▶ [Task directions]: Find every line in the material below that contains the string "with" and copy each of those lines. Letter case counts.
====== Given records ======
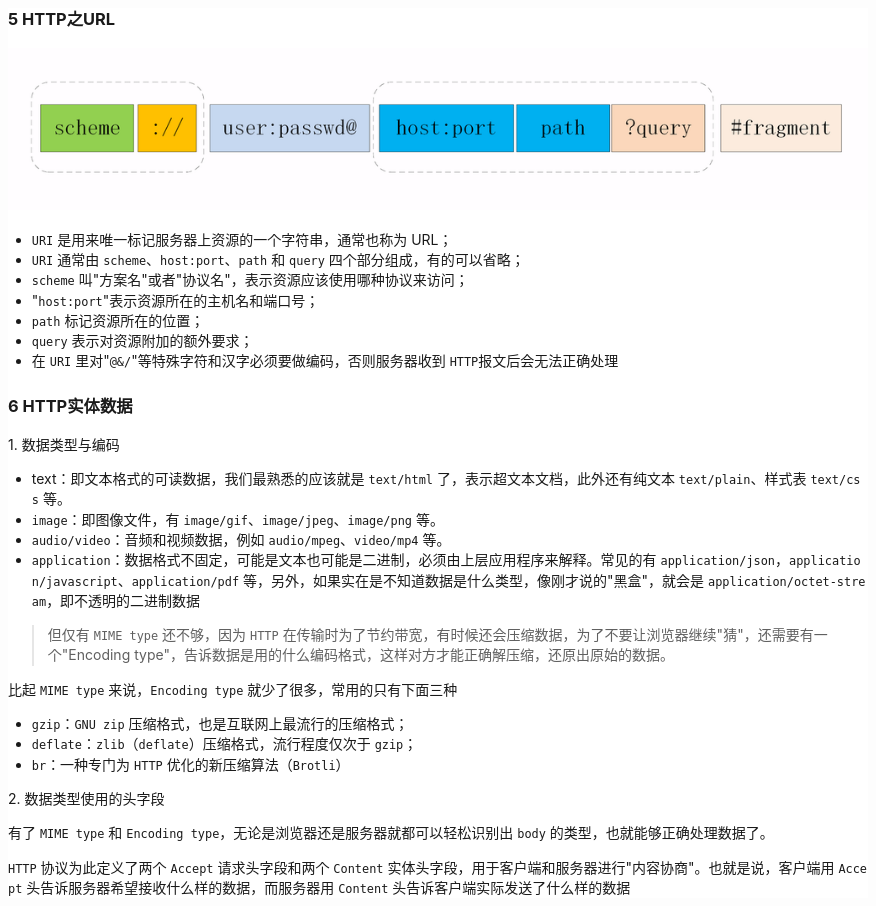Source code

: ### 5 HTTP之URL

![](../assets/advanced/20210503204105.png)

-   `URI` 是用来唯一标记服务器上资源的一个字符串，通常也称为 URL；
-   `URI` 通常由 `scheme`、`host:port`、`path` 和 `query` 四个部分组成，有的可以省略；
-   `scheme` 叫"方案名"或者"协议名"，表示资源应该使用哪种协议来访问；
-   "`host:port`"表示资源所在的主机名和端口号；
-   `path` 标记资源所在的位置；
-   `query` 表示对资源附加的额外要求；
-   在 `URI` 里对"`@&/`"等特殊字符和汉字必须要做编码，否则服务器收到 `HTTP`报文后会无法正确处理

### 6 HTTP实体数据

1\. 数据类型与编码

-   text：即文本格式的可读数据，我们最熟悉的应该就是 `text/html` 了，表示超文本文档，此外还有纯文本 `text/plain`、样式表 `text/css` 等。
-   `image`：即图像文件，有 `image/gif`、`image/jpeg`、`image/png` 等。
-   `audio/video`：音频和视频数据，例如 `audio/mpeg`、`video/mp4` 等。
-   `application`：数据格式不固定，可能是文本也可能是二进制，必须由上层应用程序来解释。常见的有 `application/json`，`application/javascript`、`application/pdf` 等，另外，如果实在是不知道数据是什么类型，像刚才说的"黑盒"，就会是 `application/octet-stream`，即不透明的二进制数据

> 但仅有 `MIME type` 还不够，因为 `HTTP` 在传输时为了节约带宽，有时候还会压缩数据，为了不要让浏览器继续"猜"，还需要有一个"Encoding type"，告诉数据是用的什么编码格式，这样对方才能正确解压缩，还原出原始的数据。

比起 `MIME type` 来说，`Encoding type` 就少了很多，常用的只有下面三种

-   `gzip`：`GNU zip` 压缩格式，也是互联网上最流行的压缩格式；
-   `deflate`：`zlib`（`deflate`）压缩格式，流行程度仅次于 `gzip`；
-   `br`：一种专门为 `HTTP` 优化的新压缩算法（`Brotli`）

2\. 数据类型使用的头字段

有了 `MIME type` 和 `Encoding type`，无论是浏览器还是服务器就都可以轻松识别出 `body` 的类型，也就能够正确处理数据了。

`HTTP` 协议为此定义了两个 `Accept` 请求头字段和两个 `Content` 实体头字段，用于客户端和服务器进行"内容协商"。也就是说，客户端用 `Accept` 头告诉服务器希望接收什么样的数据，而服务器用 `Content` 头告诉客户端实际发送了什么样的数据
======
====== Given records ======
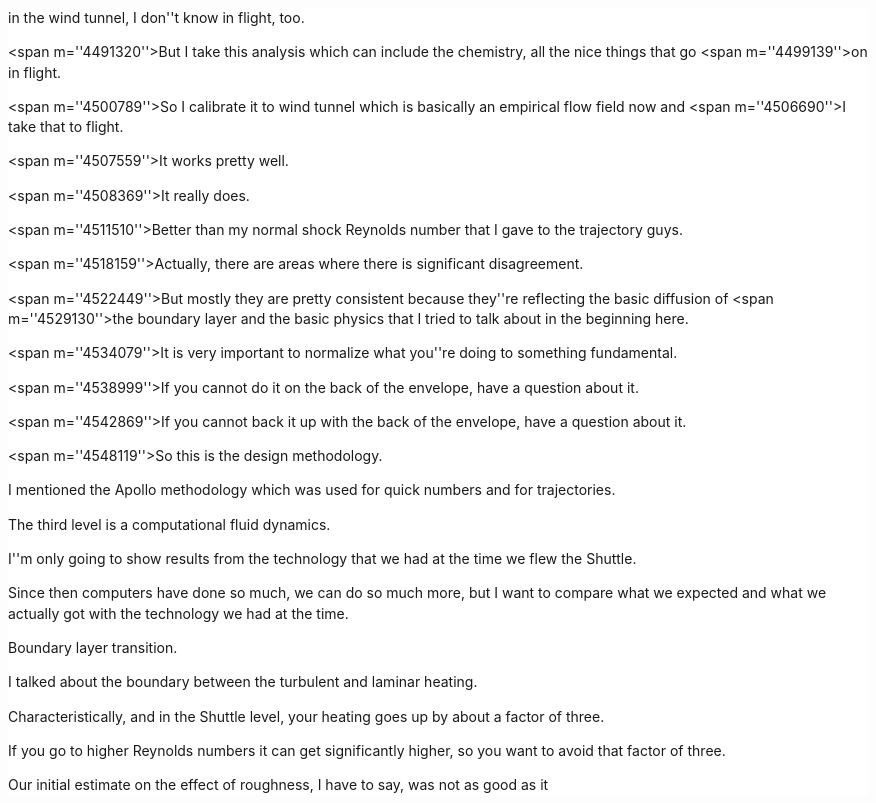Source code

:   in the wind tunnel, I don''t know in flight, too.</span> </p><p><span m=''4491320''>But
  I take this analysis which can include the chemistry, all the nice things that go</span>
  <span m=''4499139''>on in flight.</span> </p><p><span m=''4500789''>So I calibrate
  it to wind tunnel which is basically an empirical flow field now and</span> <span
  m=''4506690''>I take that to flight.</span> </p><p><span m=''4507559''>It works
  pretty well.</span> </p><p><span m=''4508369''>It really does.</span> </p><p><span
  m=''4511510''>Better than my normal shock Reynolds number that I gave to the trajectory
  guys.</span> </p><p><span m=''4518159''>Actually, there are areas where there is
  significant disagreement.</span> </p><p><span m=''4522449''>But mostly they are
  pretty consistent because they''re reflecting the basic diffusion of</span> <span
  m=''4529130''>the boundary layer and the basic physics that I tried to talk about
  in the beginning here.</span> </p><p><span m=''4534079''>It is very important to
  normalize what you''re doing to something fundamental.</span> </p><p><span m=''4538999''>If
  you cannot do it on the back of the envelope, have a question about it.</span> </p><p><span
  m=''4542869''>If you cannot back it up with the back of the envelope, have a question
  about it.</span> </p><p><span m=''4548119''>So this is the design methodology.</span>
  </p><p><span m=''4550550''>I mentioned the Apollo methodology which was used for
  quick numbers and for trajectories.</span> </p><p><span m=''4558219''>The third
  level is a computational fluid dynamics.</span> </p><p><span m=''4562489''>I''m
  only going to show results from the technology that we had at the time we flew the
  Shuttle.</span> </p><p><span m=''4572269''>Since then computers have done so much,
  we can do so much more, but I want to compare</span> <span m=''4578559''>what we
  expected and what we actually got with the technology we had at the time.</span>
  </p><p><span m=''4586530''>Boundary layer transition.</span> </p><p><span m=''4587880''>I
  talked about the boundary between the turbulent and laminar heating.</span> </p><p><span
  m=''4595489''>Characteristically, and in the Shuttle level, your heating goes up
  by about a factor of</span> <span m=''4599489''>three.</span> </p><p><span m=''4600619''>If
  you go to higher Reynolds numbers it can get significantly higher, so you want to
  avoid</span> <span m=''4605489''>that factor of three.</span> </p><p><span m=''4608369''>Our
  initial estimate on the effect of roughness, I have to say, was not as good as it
======
▶ [Task response]:
  m=''4542869''>If you cannot back it up with the back of the envelope, have a question
  expected and what we actually got with the technology we had at the time.</span>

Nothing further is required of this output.